Despite the fact that the granny was an acknowledged cook in our family, my grandfather (my mother's father) was responsible for several dishes and every-day food supplies.

Danube herring, and especially soft herring roe, that grandpa mashed with sugar, vinegar and butter for 15 minutes, was our traditional seasonal Sunday meal. It is not that difficult to choose male herring. First, male herring are smaller, secondly, their bellies are softer. There is also a legend about open month, but this method is not that safe. Another signature dish of my grandfather was the salad. Nobody ever asked what salad, because the word 'salad' was the name of one particular dish.

The grandpa cooked the salad in the period from June to October, when colourful Mikado tomatoes were sold at the Odessa Privoz Market. In 1970s, famous Crimean onion appeared at the Privoz Market at the same time as in Yalta or Alushta. Not all violet and lilac onions were named and considered Crimean (or Alushta) ones.

Authentic Crimean onion is usually sweet, flat and is white with a pink shade along the internal cut. Scales of Alushta onion are 6-millimetre thick and juicy.

The salad actually represented a mixture of large pieces of sliced vegetables. Mikado tomatoes were cut in wedges, as well as onions, while cucumbers were first peeled and then sliced.

My father liked sweet pepper in the salad, but I couldn't stand it, that's why my mother added pepper to father's plate separately. However, with or without pepper, I only tasted the salad and turned my nose up at it, while my father ate it all up.
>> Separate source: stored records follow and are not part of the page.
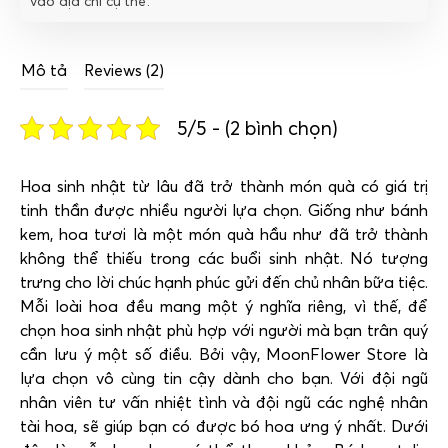
vào địa chỉ cụ thể.
Mô tả
Reviews (2)
5/5 - (2 bình chọn)
Hoa sinh nhật từ lâu đã trở thành món quà có giá trị
tinh thần được nhiều người lựa chọn. Giống như bánh
kem, hoa tươi là một món quà hầu như đã trở thành
không thể thiếu trong các buổi sinh nhật. Nó tượng
trưng cho lời chúc hạnh phúc gửi đến chủ nhân bữa tiệc.
Mỗi loài hoa đều mang một ý nghĩa riêng, vì thế, để
chọn hoa sinh nhật phù hợp với người mà bạn trân quý
cần lưu ý một số điều. Bởi vậy, MoonFlower Store là
lựa chọn vô cùng tin cậy dành cho bạn. Với đội ngũ
nhân viên tư vấn nhiệt tình và đội ngũ các nghệ nhân
tài hoa, sẽ giúp bạn có được bó hoa ưng ý nhất. Dưới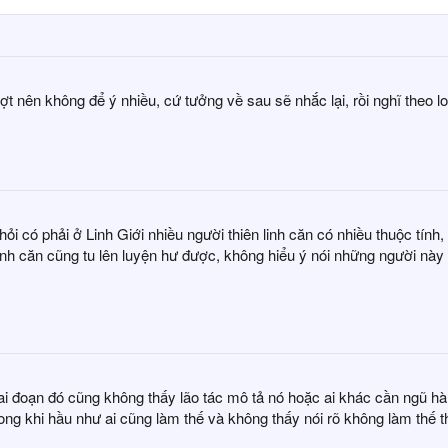
hợt nên không để ý nhiều, cứ tưởng về sau sẽ nhắc lại, rồi nghĩ theo l
 có phải ở Linh Giới nhiều người thiên linh căn có nhiều thuộc tính, đ
linh căn cũng tu lên luyện hư được, không hiểu ý nói những người này 
iai đoạn đó cũng không thấy lão tác mô tả nó hoặc ai khác cần ngũ hành
 trong khi hầu như ai cũng làm thế và không thấy nói rõ không làm th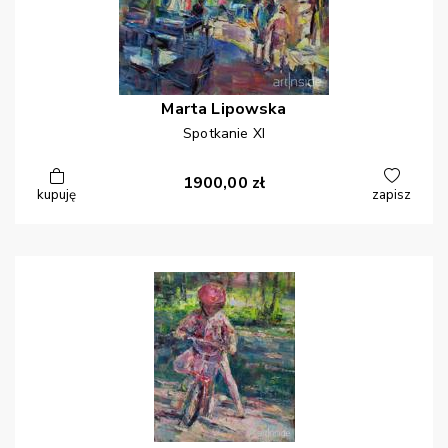
Marta
Lipowska
Spotkanie XI
1900,00
zł
kupuję
zapisz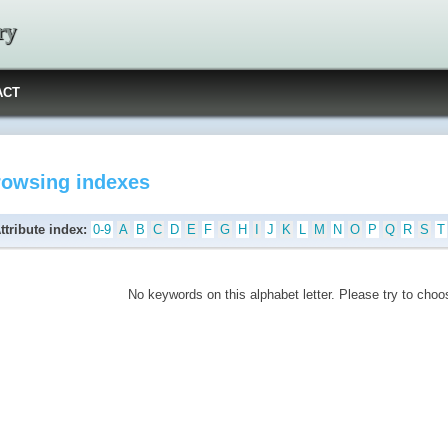
ry
ACT
rowsing indexes
ttribute index:
0-9
A
B
C
D
E
F
G
H
I
J
K
L
M
N
O
P
Q
R
S
T
No keywords on this alphabet letter. Please try to choos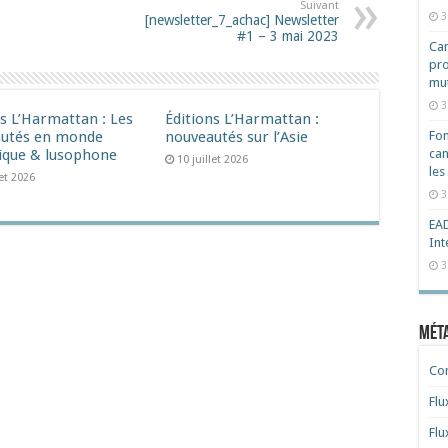
Suivant
3
[newsletter_7_achac] Newsletter
#1 – 3 mai 2023
Cam
pro
mut
3
ns L’Harmattan : Les
Éditions L’Harmattan :
utés en monde
nouveautés sur l’Asie
Fon
ique & lusophone
can
10 juillet 2026
les
let 2026
3
EAD
Int
3
Mét
Co
Flu
Flu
Grandpa shook crude sunflower oil with vinegar and salt in a mayonnaise jar and seasoned the salad with this mixture. He also added parsley and dill, but they were not the main ingredients. Sometimes grandpa also added Greek thick black olives and a bit of crumbled bryndza cheese. Many years later, I visited Greece and Cyprus and tried similar salad, called Greek salad, in local taverns. Instead of parsley, they add oregano and thyme, and use feta as a substitute for bryndza.  They season the salad with olive oil. I have never seen sunflower oil in Greece.